-- WHAT IS EXPECTED --
In the records below, begin at the line that has "ring dip: (309, 227)" and stop after the line that has "index pip: (753, 246)"; quote those lines verbatim and nothing more.

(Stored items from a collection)

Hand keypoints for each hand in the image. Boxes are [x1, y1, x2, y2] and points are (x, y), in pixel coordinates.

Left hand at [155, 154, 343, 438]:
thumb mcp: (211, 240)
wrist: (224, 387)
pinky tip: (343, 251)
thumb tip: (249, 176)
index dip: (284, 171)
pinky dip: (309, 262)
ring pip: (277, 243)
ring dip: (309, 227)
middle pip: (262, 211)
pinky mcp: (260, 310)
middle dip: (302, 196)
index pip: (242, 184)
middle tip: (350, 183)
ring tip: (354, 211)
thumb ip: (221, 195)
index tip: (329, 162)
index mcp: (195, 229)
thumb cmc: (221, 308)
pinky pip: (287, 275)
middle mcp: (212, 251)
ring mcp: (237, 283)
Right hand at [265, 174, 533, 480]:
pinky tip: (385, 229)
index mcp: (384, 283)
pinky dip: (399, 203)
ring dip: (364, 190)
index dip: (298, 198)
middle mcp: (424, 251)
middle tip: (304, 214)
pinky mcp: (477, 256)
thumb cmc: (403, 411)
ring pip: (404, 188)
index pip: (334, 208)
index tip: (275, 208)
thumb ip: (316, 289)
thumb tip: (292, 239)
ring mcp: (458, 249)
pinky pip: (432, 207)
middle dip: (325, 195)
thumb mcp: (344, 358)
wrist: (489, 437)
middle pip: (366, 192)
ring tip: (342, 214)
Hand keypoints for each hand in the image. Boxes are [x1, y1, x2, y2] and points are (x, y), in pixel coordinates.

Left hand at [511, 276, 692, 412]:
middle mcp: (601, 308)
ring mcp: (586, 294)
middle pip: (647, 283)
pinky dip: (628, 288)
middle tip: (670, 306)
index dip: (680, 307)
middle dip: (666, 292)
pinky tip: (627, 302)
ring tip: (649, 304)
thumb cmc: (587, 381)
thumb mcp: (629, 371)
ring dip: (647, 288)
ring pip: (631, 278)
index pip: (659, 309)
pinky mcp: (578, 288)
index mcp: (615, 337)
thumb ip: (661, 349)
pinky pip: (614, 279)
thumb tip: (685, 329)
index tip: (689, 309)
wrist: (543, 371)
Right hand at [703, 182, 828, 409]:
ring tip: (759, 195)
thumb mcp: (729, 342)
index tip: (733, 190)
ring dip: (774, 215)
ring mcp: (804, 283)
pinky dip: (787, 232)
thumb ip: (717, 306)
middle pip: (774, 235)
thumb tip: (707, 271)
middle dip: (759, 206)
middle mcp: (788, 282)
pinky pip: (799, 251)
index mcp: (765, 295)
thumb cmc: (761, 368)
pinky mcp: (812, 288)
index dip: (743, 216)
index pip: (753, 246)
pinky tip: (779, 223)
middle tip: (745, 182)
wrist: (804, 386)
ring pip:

-- OUTPUT OF THE EXERCISE --
ring dip: (309, 227)
middle pip: (262, 211)
pinky mcp: (260, 310)
middle dip: (302, 196)
index pip: (242, 184)
middle tip: (350, 183)
ring tip: (354, 211)
thumb ip: (221, 195)
index tip: (329, 162)
index mcp: (195, 229)
thumb cmc: (221, 308)
pinky pip: (287, 275)
middle mcp: (212, 251)
ring mcp: (237, 283)
Right hand at [265, 174, 533, 480]:
pinky tip: (385, 229)
index mcp: (384, 283)
pinky dip: (399, 203)
ring dip: (364, 190)
index dip: (298, 198)
middle mcp: (424, 251)
middle tip: (304, 214)
pinky mcp: (477, 256)
thumb cmc: (403, 411)
ring pip: (404, 188)
index pip: (334, 208)
index tip: (275, 208)
thumb ip: (316, 289)
thumb tip: (292, 239)
ring mcp: (458, 249)
pinky pip: (432, 207)
middle dip: (325, 195)
thumb mcp: (344, 358)
wrist: (489, 437)
middle pip: (366, 192)
ring tip: (342, 214)
Hand keypoints for each hand in the image. Boxes are [x1, y1, x2, y2] and points are (x, y), in pixel coordinates.

Left hand at [511, 276, 692, 412]:
middle mcp: (601, 308)
ring mcp: (586, 294)
middle pip: (647, 283)
pinky dip: (628, 288)
middle tip: (670, 306)
index dip: (680, 307)
middle dip: (666, 292)
pinky tip: (627, 302)
ring tip: (649, 304)
thumb cmc: (587, 381)
thumb mcp: (629, 371)
ring dip: (647, 288)
ring pip: (631, 278)
index pip: (659, 309)
pinky mcp: (578, 288)
index mcp: (615, 337)
thumb ip: (661, 349)
pinky pip: (614, 279)
thumb tip: (685, 329)
index tip: (689, 309)
wrist: (543, 371)
Right hand at [703, 182, 828, 409]:
ring tip: (759, 195)
thumb mcp: (729, 342)
index tip: (733, 190)
ring dip: (774, 215)
ring mcp: (804, 283)
pinky dip: (787, 232)
thumb ip: (717, 306)
middle pip: (774, 235)
thumb tip: (707, 271)
middle dip: (759, 206)
middle mcp: (788, 282)
pinky pip: (799, 251)
index mcp: (765, 295)
thumb cmc: (761, 368)
pinky mcp: (812, 288)
index dip: (743, 216)
index pip: (753, 246)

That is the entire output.